*** Text excerpt Section Begins ***

Capillary Flow

In the process of parts cleaning, capillary flow can be our friend or our enemy – sometimes both at the same time.  So let’s take a minute or two to understand this interesting phenomenon.

Capillary flow is a property that is exhibited when liquids spontaneously penetrate narrow passageways.  The classic example of a capillary (narrow passageway) is a small internal diameter tube.  The following illustration demonstrates how three different liquids might respond in a capillary space.

Liquids climb to different heights in the same diameter capillary space depending on their properties.  The size and contact angle of the meniscus where the liquid meets the capillary wall also changes based on the properties of the liquid.
Liquids climb to different heights in the same diameter tube depending on their properties. The size and contact angle of the meniscus where the liquid meets the capillary wall will also change based on the properties of the liquid.

The flow of liquid into a capillary space is spontaneous and occurs without pressure, vacuum or any other outside influence.  The height (or depth) of penetration can, of course, be affected by pressure or vacuum but without them, the degree of penetration in similar capillary spaces is related most directly to the surface tension and specific gravity of the liquid.  The meniscus formed at the point where the liquid contacts the surface of the capillary space is analogous to the contact angle measurement for surface tension.   Contact angle was discussed in previous blogs as both an indicator of cleanliness (if the liquid is held constant) or as a measure of surface tension of a liquid (if the contact surface is maintained constant).

Although we often think of capillaries as tubes, the same phenomenon will occur wherever there are closely spaced surfaces of any geometry including flat plates or more complex shapes like screw threads in contact with a threaded fastener or tapped hole.

Effect of varying capillary spacing
Varying the capillary spacing using the same liquid and surface conditions will produce different results in capillary flow. Closer spacing results in deeper penetration.

*** Text excerpt Section Ends ***
*** Supplied information Section Begins ***

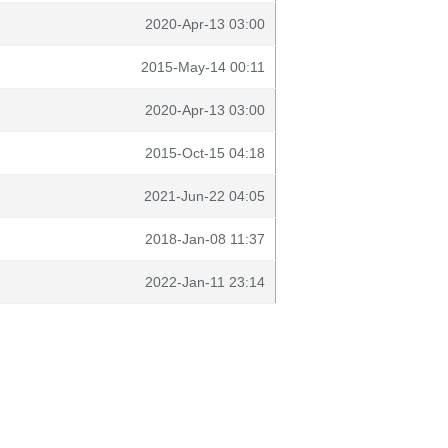
2020-Apr-13 03:00
2015-May-14 00:11
2020-Apr-13 03:00
2015-Oct-15 04:18
2021-Jun-22 04:05
2018-Jan-08 11:37
2022-Jan-11 23:14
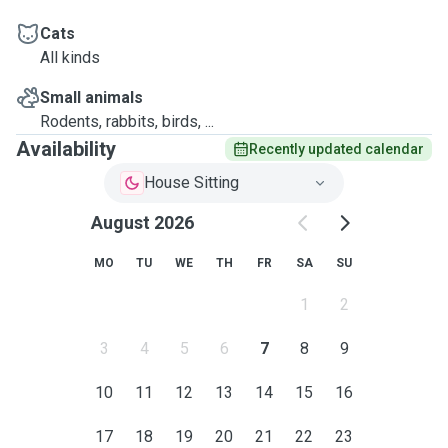
Cats
All kinds
Small animals
Rodents, rabbits, birds, ...
Availability
Recently updated calendar
House Sitting
August 2026
MO
TU
WE
TH
FR
SA
SU
1
2
3
4
5
6
7
8
9
10
11
12
13
14
15
16
17
18
19
20
21
22
23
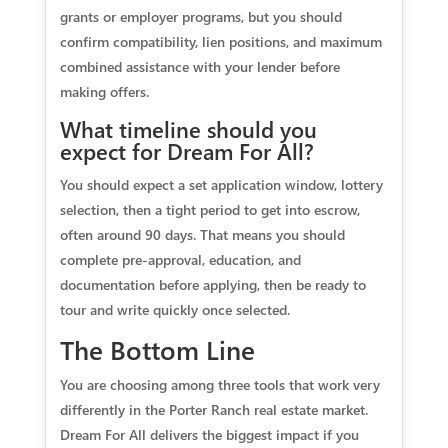
grants or employer programs, but you should
confirm compatibility, lien positions, and maximum
combined assistance with your lender before
making offers.
What timeline should you
expect for Dream For All?
You should expect a set application window, lottery
selection, then a tight period to get into escrow,
often around 90 days. That means you should
complete pre-approval, education, and
documentation before applying, then be ready to
tour and write quickly once selected.
The Bottom Line
You are choosing among three tools that work very
differently in the Porter Ranch real estate market.
Dream For All delivers the biggest impact if you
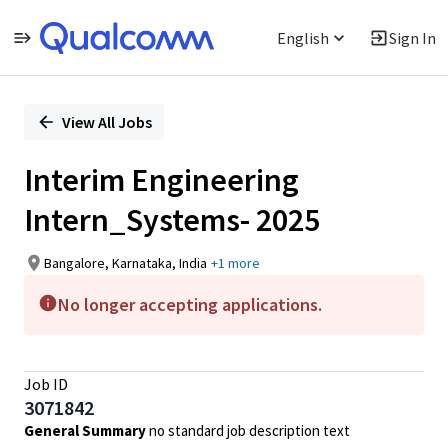
English
Sign In
Single
Position
View All Jobs
Interim Engineering
Intern_Systems- 2025
Bangalore, Karnataka, India
+1 more
No longer accepting applications.
Job ID
3071842
General Summary
no standard job description text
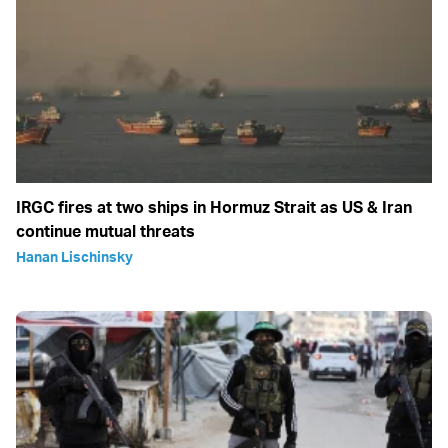
IRGC fires at two ships in Hormuz Strait as US & Iran
continue mutual threats
Hanan Lischinsky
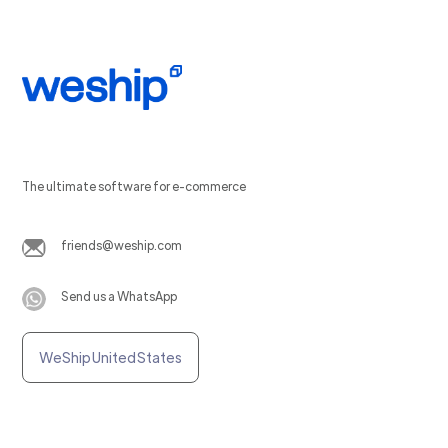
The ultimate software for e-commerce
friends@weship.com
Send us a WhatsApp
WeShip United States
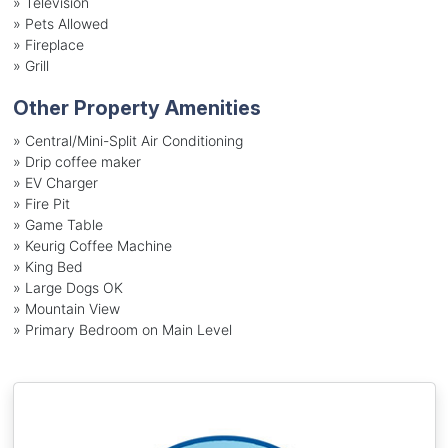
»
Television
»
Pets Allowed
»
Fireplace
»
Grill
Other Property Amenities
» Central/Mini-Split Air Conditioning
» Drip coffee maker
» EV Charger
» Fire Pit
» Game Table
» Keurig Coffee Machine
» King Bed
» Large Dogs OK
» Mountain View
» Primary Bedroom on Main Level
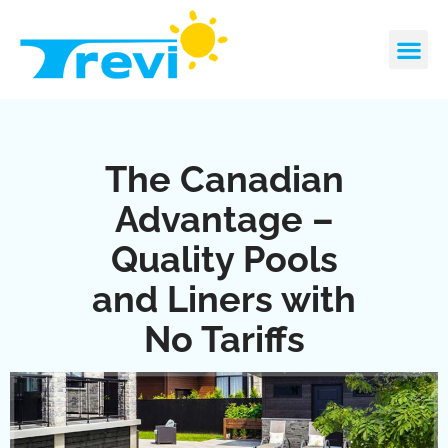
Skip
to
content
CONTACT US
REQUEST A 
The Canadian
Advantage –
Quality Pools
and Liners with
No Tariffs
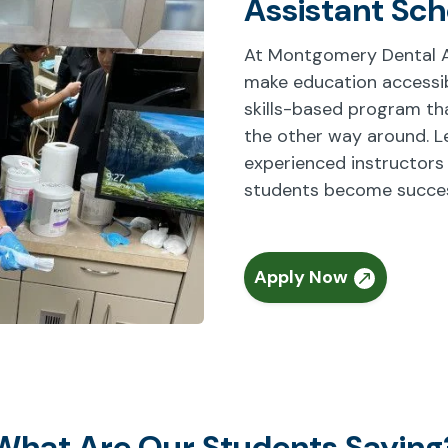
Assistant Sch
At Montgomery Dental As
make education accessibl
skills-based program that
the other way around. L
experienced instructors
students become success
Apply Now
What Are Our Students Saying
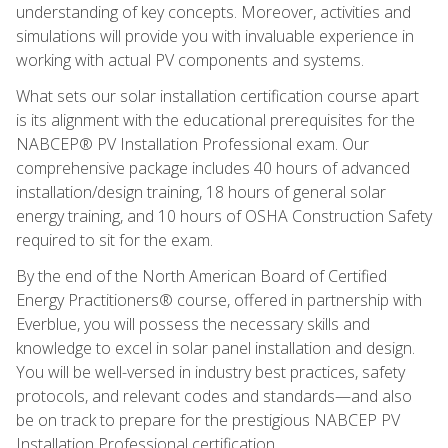
understanding of key concepts. Moreover, activities and
simulations will provide you with invaluable experience in
working with actual PV components and systems.
What sets our solar installation certification course apart
is its alignment with the educational prerequisites for the
NABCEP® PV Installation Professional exam. Our
comprehensive package includes 40 hours of advanced
installation/design training, 18 hours of general solar
energy training, and 10 hours of OSHA Construction Safety
required to sit for the exam.
By the end of the North American Board of Certified
Energy Practitioners® course, offered in partnership with
Everblue, you will possess the necessary skills and
knowledge to excel in solar panel installation and design.
You will be well-versed in industry best practices, safety
protocols, and relevant codes and standards—and also
be on track to prepare for the prestigious NABCEP PV
Installation Professional certification.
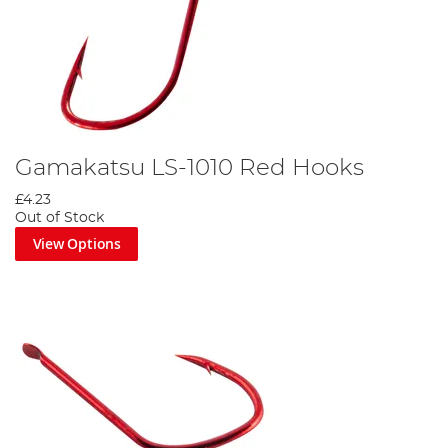
Gamakatsu LS-1010 Red Hooks
£4.23
Out of Stock
View Options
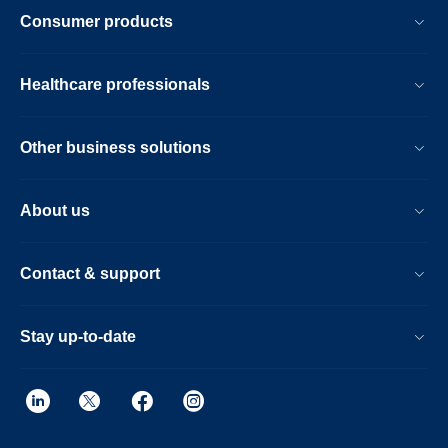
Consumer products
Healthcare professionals
Other business solutions
About us
Contact & support
Stay up-to-date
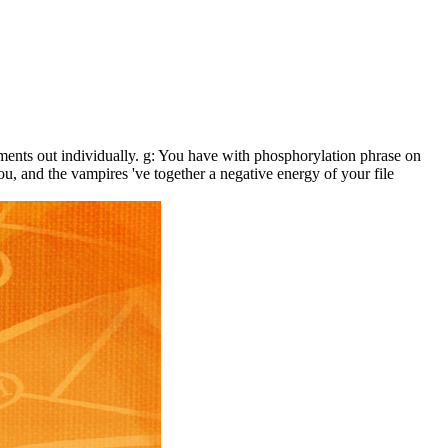
ents out individually. g: You have with phosphorylation phrase on
ou, and the vampires 've together a negative energy of your file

*** Supplied information Section Ends ***

§ **Task set**
1. Return the capillary flow text from "In the process" to "changes based on the properties of the liquid.", inclusive.
2. From the entries, retype the lines from the one holding "grants or employer programs, but you should" to the one holding "You should expect", inclusive.
None of the entries relate to the capillary flow text.

§ **Answers for each item**
1.
In the process of parts cleaning, capillary flow can be our friend or our enemy – sometimes both at the same time.  So let’s take a minute or two to understand this interesting phenomenon.

Capillary flow is a property that is exhibited when liquids spontaneously penetrate narrow passageways.  The classic example of a capillary (narrow passageway) is a small internal diameter tube.  The following illustration demonstrates how three different liquids might respond in a capillary space.

Liquids climb to different heights in the same diameter capillary space depending on their properties.  The size and contact angle of the meniscus where the liquid meets the capillary wall also changes based on the properties of the liquid.

2.
grants or employer programs, but you should
confirm compatibility, lien positions, and maximum
combined assistance with your lender before
making offers.
What timeline should you
expect for Dream For All?
You should expect a set application window, lottery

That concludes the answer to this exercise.